## TASK REQUIREMENTS
Transcribe the data exactly, omitting whatever pictures it holds.

## DATA SECTION

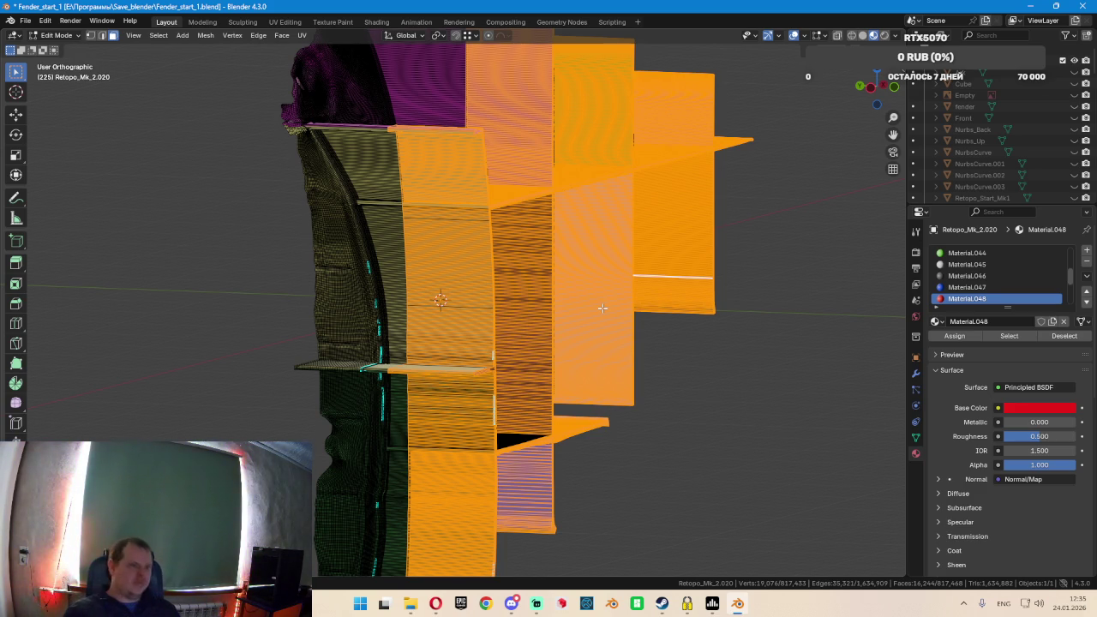
{"action": "scroll", "coordinate": [588, 268], "scroll_direction": "down", "scroll_amount": 3}
{"action": "middle_click_drag", "start_coordinate": [675, 284], "coordinate": [593, 287]}
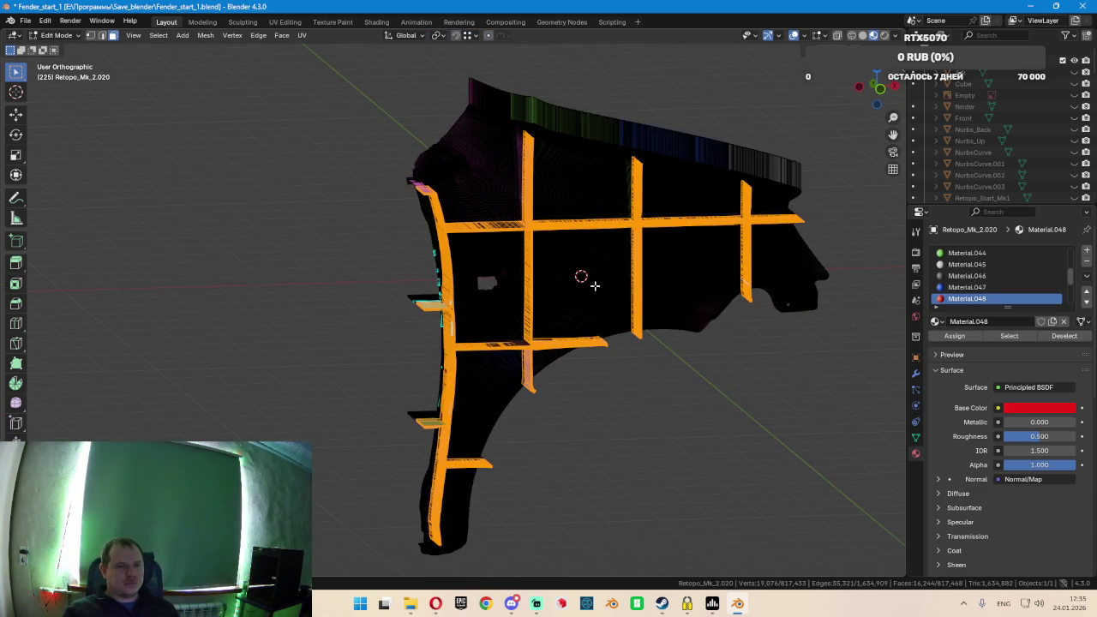
{"action": "key", "text": "KP_1"}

## EXERCISE OUTPUT
{"action": "scroll", "coordinate": [588, 268], "scroll_direction": "down", "scroll_amount": 3}
{"action": "middle_click_drag", "start_coordinate": [675, 284], "coordinate": [593, 287]}
{"action": "key", "text": "KP_1"}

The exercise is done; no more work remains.